Output, word for word, every line from the line with "Rhonda Collins, DNP, RN, FAAN." through the final line of the data below.

(Transcribed page contents)
· · · · · · ·

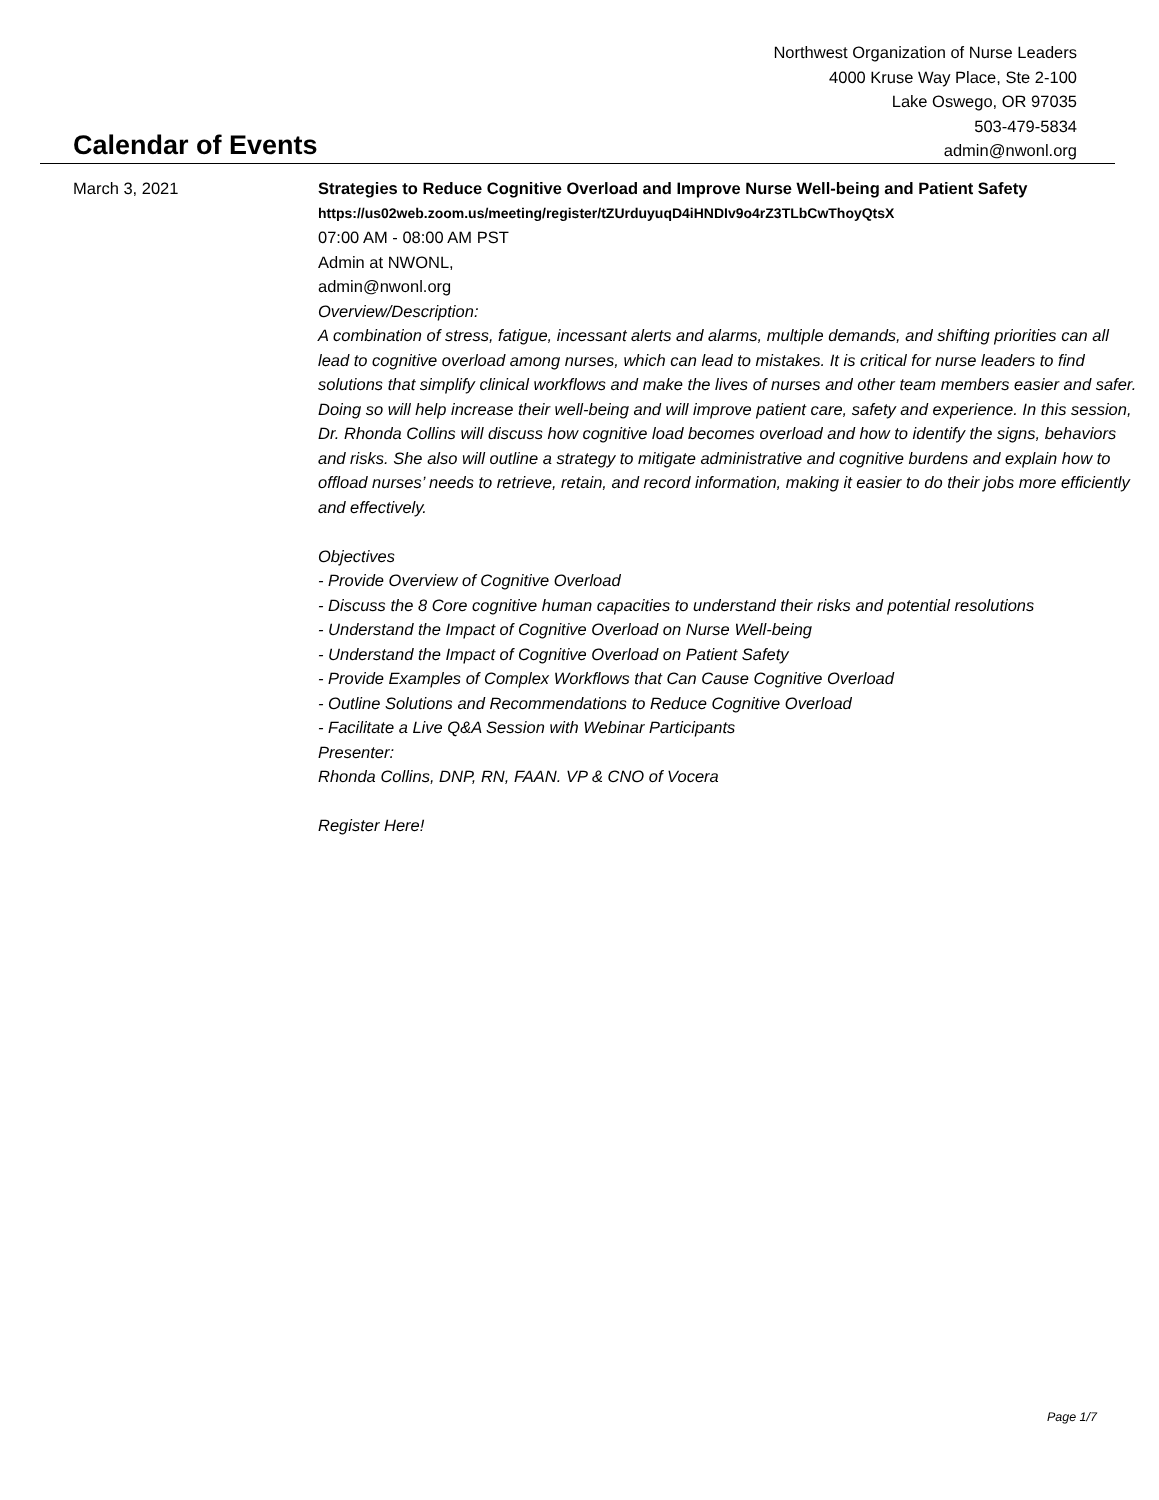Northwest Organization of Nurse Leaders
4000 Kruse Way Place, Ste 2-100
Lake Oswego, OR 97035
503-479-5834
admin@nwonl.org
Calendar of Events
March 3, 2021 Strategies to Reduce Cognitive Overload and Improve Nurse Well-being and Patient Safety
https://us02web.zoom.us/meeting/register/tZUrduyuqD4iHNDIv9o4rZ3TLbCwThoyQtsX
07:00 AM - 08:00 AM PST
Admin at NWONL,
admin@nwonl.org
Overview/Description:
A combination of stress, fatigue, incessant alerts and alarms, multiple demands, and shifting priorities can all lead to cognitive overload among nurses, which can lead to mistakes. It is critical for nurse leaders to find solutions that simplify clinical workflows and make the lives of nurses and other team members easier and safer. Doing so will help increase their well-being and will improve patient care, safety and experience. In this session, Dr. Rhonda Collins will discuss how cognitive load becomes overload and how to identify the signs, behaviors and risks. She also will outline a strategy to mitigate administrative and cognitive burdens and explain how to offload nurses’ needs to retrieve, retain, and record information, making it easier to do their jobs more efficiently and effectively.
Objectives
- Provide Overview of Cognitive Overload
- Discuss the 8 Core cognitive human capacities to understand their risks and potential resolutions
- Understand the Impact of Cognitive Overload on Nurse Well-being
- Understand the Impact of Cognitive Overload on Patient Safety
- Provide Examples of Complex Workflows that Can Cause Cognitive Overload
- Outline Solutions and Recommendations to Reduce Cognitive Overload
- Facilitate a Live Q&A Session with Webinar Participants
Presenter:
Rhonda Collins, DNP, RN, FAAN. VP & CNO of Vocera
Register Here!
Page 1/7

· · · · · · ·

## WORKED SOLUTION
Rhonda Collins, DNP, RN, FAAN. VP & CNO of Vocera
Register Here!
Page 1/7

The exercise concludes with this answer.